In most cases, e-procurement solutions or procurement software is tailored to industries with a bigger emphasis on indirect spend than direct spend. These solutions often aggregate approved vendors in one location and allow users to log in and purchase what they need to. Administrators can also set strict limits and rules about what employees can (and cannot) purchase. 

Those product companies with large direct spend needs have long relied on spreadsheets and email to communicate with suppliers because a software tailored to their specific needs was hard to come by. Of course, this is what SourceDay set out to change. 

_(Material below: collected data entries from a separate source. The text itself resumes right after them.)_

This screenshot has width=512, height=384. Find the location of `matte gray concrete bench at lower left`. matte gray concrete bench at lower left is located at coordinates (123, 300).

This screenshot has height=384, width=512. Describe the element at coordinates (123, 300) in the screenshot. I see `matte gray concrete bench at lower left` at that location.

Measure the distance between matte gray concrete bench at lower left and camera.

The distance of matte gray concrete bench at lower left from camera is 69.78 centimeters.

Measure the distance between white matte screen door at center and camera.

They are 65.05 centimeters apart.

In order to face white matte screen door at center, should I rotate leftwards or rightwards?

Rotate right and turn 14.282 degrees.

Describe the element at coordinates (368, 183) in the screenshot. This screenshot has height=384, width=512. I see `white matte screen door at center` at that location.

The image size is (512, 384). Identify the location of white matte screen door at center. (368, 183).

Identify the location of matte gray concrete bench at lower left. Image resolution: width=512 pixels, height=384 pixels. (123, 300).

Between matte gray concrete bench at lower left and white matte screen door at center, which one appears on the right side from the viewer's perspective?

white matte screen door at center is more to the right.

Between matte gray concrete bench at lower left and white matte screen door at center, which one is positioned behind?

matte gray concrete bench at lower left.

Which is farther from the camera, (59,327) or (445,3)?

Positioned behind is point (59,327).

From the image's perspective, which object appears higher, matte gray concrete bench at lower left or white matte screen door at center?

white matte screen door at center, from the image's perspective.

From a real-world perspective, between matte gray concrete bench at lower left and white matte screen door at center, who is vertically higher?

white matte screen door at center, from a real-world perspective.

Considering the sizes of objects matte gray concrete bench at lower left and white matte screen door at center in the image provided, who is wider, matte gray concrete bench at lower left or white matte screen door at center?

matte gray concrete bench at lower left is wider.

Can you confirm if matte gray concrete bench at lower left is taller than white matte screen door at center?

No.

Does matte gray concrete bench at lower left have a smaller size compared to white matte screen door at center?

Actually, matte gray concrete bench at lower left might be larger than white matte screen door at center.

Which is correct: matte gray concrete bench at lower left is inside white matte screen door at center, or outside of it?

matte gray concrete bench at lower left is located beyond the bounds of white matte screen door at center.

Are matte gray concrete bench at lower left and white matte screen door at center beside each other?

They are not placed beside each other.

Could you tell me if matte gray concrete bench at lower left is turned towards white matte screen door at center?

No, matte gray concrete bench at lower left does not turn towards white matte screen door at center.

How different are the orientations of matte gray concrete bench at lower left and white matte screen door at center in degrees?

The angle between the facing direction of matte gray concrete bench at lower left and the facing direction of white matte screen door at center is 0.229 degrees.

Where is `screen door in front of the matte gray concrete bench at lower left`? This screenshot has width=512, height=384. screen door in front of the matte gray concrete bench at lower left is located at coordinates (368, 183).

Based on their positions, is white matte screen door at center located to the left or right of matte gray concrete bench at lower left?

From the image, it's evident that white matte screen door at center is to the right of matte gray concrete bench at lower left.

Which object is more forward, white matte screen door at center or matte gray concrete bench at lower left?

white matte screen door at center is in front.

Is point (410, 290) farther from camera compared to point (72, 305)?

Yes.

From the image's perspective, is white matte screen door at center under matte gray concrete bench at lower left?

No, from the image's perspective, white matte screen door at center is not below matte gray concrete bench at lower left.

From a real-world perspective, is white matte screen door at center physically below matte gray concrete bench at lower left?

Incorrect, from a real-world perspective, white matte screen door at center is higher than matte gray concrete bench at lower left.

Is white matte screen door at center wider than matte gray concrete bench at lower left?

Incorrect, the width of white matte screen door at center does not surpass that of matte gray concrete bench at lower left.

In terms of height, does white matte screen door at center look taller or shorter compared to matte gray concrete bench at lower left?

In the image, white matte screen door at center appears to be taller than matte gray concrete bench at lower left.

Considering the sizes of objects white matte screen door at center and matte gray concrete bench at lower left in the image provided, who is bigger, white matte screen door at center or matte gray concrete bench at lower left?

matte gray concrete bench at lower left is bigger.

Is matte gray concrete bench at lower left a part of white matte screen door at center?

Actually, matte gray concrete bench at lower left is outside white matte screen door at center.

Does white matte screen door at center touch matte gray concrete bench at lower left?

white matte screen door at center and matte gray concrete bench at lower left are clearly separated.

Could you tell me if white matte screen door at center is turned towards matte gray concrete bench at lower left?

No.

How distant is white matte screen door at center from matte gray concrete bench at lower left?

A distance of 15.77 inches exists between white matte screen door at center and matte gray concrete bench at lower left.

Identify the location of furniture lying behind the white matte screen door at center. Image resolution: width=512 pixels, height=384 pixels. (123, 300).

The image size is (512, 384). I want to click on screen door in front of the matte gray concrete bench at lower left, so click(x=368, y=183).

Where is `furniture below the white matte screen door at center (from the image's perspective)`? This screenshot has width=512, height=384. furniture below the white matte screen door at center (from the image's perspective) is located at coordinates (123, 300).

As we built a solution with these companies in mind, we knew that any technology seeking to replace email and spreadsheets had to connect directly to the ERP and that it had to be easy for suppliers to adopt. It also had to make it easy for these companies to put a spotlight on change, highlighting where suppliers couldn’t meet ship dates or quantity requirements and relying on automation for business-as-usual transactions. 

The Bottom Line

While there are several differences between direct vs. indirect spend, the key point to take away is that some industries (namely manufacturing, distribution, and direct-to-consumer retail) care a whole lot more about direct spend, and their procurement strategies dictate that the two cannot be treated the same. In other industries, the shades of difference may be more subtle and a one-size-fits-all solution may be just right.